Interestingly, it was the combined effect of the natural crocetin with the drug cisplatin that resulted in the most significant levels of cell apoptosis and lowered cell proliferation, suggesting the two have an excellent synergistic effect.9
This bodes well for the future of esophageal cancer, which has the highest incidence rate worldwide and tragically often surfaces only in the advanced stages, usually meaning a poor prognosis for patients.
Chemotherapy with cisplatin is often the go-to treatment, but it has a terrible toxicity effect and side effect rate.

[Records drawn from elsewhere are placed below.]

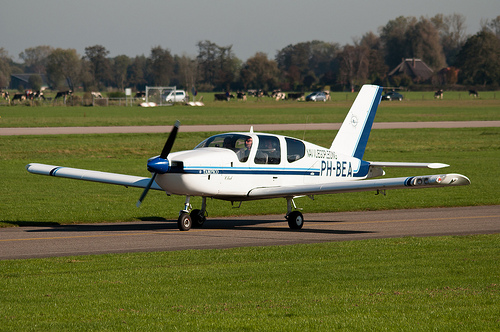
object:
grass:
[0, 230, 499, 331]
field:
[0, 88, 499, 330]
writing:
[306, 148, 337, 160]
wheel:
[285, 209, 305, 231]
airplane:
[24, 83, 470, 232]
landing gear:
[281, 194, 304, 230]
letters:
[323, 160, 333, 178]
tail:
[328, 83, 385, 158]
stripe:
[352, 85, 385, 158]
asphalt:
[0, 204, 499, 262]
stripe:
[0, 213, 499, 242]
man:
[236, 134, 254, 161]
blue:
[2, 0, 356, 35]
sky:
[0, 0, 499, 68]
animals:
[210, 93, 234, 103]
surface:
[0, 204, 499, 259]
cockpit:
[196, 131, 280, 167]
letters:
[333, 160, 341, 177]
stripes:
[179, 168, 323, 176]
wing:
[248, 172, 470, 204]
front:
[133, 122, 224, 206]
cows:
[51, 88, 72, 101]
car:
[163, 90, 187, 104]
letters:
[318, 159, 328, 177]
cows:
[430, 88, 446, 101]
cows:
[465, 89, 480, 100]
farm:
[0, 58, 499, 109]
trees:
[236, 50, 283, 101]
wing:
[25, 161, 164, 193]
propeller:
[136, 120, 181, 203]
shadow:
[0, 215, 380, 234]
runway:
[0, 204, 499, 258]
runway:
[0, 119, 499, 135]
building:
[382, 57, 432, 89]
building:
[6, 72, 51, 93]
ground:
[0, 91, 498, 332]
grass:
[0, 126, 498, 227]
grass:
[0, 90, 499, 129]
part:
[125, 116, 228, 226]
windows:
[253, 134, 282, 165]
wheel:
[175, 211, 195, 232]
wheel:
[187, 207, 207, 227]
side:
[175, 140, 376, 197]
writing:
[318, 158, 354, 178]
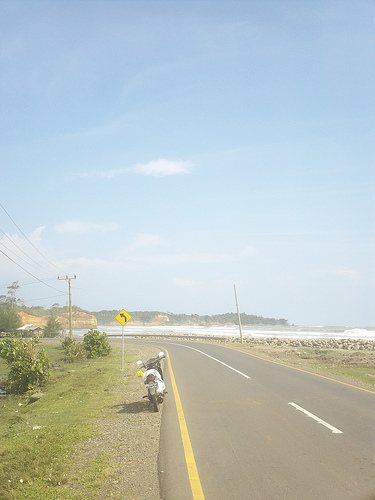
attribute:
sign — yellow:
[110, 307, 131, 370]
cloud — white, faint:
[109, 148, 196, 196]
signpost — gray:
[113, 308, 132, 371]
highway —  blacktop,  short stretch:
[163, 341, 373, 498]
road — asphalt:
[31, 338, 351, 491]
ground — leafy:
[281, 118, 299, 138]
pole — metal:
[120, 323, 128, 376]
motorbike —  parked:
[135, 349, 169, 412]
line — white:
[286, 400, 344, 434]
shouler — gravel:
[79, 346, 162, 498]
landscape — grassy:
[3, 308, 374, 498]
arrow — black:
[108, 311, 148, 343]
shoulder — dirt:
[66, 336, 166, 497]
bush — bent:
[0, 334, 49, 397]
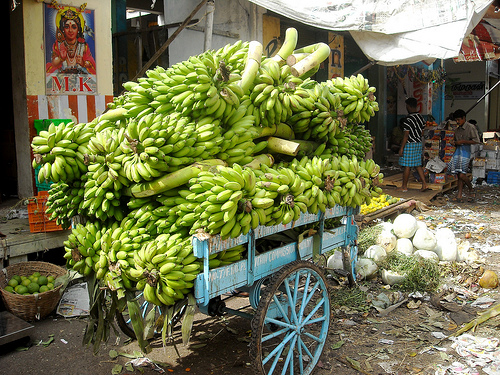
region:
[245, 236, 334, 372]
large wheel on a cart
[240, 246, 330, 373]
large blue wheel on a cart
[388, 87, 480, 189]
people near a large blue cart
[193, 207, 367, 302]
side of a large blue cart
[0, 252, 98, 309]
basket of limes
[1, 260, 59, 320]
basket sitting on the ground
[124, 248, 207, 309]
fruit in a cart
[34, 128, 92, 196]
bushel of bananas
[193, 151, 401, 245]
bananas in a cart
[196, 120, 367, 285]
bushels of bananas in a blue cart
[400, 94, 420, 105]
a black baseball cap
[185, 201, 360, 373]
part of a blue cart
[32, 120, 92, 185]
a bunch of green unripe bananas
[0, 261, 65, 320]
a basket of green fruit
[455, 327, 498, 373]
a pile of debris in the street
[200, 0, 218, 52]
a white pole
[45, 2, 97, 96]
a colorful poster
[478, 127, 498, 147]
an opened box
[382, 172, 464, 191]
part of a wooden crate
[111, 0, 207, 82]
a long piece of wood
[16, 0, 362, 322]
the bananas are green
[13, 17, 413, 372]
bananas are in cart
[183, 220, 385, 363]
the cart is blue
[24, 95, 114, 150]
wall is red and white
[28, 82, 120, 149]
the wall is striped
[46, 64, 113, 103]
the poster says M.K.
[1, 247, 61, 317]
basket of fruit on ground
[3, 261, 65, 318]
the fruit is green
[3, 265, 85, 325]
the basket is brown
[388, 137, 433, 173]
person wearing blue skirt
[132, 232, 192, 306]
a bunch of yellow green bananas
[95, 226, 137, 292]
a bunch of yellow green bananas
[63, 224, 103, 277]
a bunch of yellow green bananas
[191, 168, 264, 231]
a bunch of yellow green bananas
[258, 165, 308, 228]
a bunch of yellow green bananas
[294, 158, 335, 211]
a bunch of yellow green bananas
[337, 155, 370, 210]
a bunch of yellow green bananas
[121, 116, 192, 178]
a bunch of yellow green bananas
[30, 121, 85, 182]
a bunch of yellow green bananas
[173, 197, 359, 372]
a light blue cart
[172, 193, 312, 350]
the bananas are green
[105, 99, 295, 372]
the bananas are green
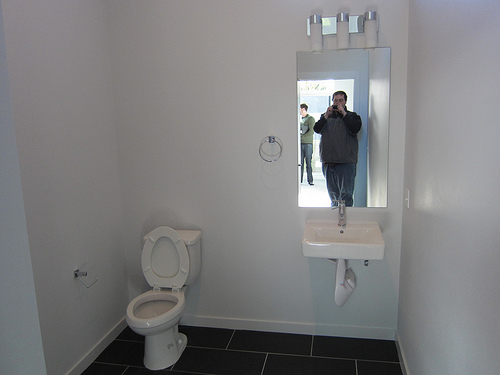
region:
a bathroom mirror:
[283, 46, 408, 195]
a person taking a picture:
[291, 43, 404, 203]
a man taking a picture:
[246, 73, 396, 190]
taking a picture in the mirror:
[303, 59, 410, 196]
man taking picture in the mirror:
[304, 74, 386, 204]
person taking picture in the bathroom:
[286, 80, 416, 205]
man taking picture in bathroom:
[293, 65, 385, 220]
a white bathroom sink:
[265, 182, 408, 316]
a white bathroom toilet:
[82, 196, 203, 373]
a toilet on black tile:
[132, 222, 332, 374]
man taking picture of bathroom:
[57, 35, 449, 331]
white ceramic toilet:
[115, 211, 215, 352]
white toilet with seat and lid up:
[122, 225, 197, 301]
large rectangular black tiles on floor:
[190, 330, 342, 365]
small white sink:
[290, 216, 386, 266]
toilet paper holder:
[66, 256, 102, 291]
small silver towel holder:
[250, 126, 281, 167]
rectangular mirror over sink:
[295, 42, 385, 238]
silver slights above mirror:
[297, 5, 373, 51]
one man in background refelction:
[301, 87, 323, 199]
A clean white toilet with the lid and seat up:
[126, 222, 191, 370]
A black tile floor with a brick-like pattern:
[78, 314, 404, 374]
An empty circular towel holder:
[255, 136, 285, 163]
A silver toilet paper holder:
[71, 260, 97, 290]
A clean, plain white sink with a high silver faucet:
[302, 205, 384, 309]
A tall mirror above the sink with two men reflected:
[295, 47, 389, 208]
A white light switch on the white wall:
[401, 188, 413, 209]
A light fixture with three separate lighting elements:
[303, 9, 382, 50]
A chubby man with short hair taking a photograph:
[313, 90, 361, 212]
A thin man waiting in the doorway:
[296, 102, 317, 185]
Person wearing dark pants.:
[313, 173, 365, 220]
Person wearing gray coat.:
[314, 135, 340, 158]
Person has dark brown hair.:
[327, 84, 354, 101]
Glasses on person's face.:
[328, 96, 403, 119]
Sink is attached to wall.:
[291, 212, 436, 344]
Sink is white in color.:
[284, 185, 409, 295]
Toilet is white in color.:
[120, 216, 205, 363]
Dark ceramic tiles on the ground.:
[193, 325, 269, 370]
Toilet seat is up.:
[118, 231, 196, 339]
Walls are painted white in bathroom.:
[125, 121, 244, 241]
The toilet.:
[121, 215, 218, 365]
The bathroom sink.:
[298, 210, 393, 311]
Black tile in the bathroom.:
[210, 332, 365, 372]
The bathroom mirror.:
[295, 40, 395, 211]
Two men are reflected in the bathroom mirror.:
[297, 93, 373, 203]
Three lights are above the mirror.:
[301, 8, 394, 48]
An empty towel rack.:
[241, 120, 291, 170]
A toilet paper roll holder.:
[60, 246, 110, 296]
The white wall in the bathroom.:
[126, 7, 286, 217]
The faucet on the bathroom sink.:
[327, 195, 361, 234]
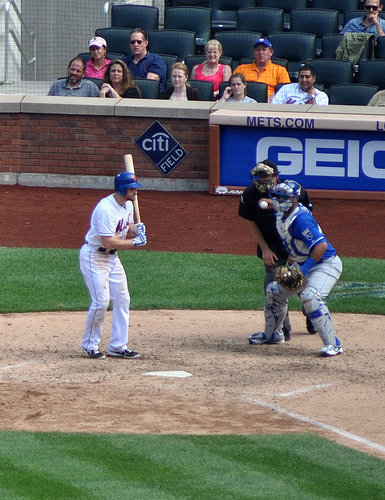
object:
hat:
[254, 37, 271, 47]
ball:
[259, 199, 268, 211]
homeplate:
[142, 368, 192, 383]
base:
[140, 367, 194, 381]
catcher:
[247, 178, 343, 356]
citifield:
[140, 132, 184, 177]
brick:
[2, 114, 209, 179]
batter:
[77, 170, 147, 360]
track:
[1, 309, 383, 465]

Combining cisplatin with a plant-based treatment that improves efficacy and reduces toxicity could have a great influence on overall treatment outcome.10
Also helps mood and memory, and
The most common medicinal uses for saffron today are to improve mood, boost libido, and enhance memory.11 The spice is also touted for its role in alleviating premenstrual syndrome.12
Many of these additional health benefits come from other compounds within saffron. For example, safranal is the origin of saffron’s distinct taste and aroma. Studies suggest that this rich compound boosts mood, improves memory and learning ability, as well as fights oxidative stress.
Meanwhile another compound in saffron, called kaempferol, helps reduce inflammation and depressive activity while also providing some anti-cancer properties.13
Grow your own at minimal cost
If you want to produce your own saffron from home, you won’t need a lot of space. The stems of the crocus plant only reach three to six inches in height, making it one of the most compact garden bulbs you can plant.
About two-dozen saffron crocus plants should supply you with enough of the coveted spice in their first year to season at least a few memorable dishes. Every year after that, the plants will multiply and you’ll be able to harvest more of the spicy stigmas.14 The only catch is that crocus bulbs require a cold winter while they’re dormant. To grow them inside, you can work around this by refrigerating them for a while – I’ll leave it you to look up the details.
Along with consuming saffron as a flavor in your food, you can also buy it online in capsules, which are generally broken up into servings of 100 mg or less.
It should be noted that, like many other herbs and spices, overconsumption can lead to illness and even death. The World Health Organization (WHO) states that eating 20 grams of saffron in a day (the better part of an ounce), can be fatal.15 But that’s a heck of a lot so I’m going to assume good sense will protect you and others from that hazard.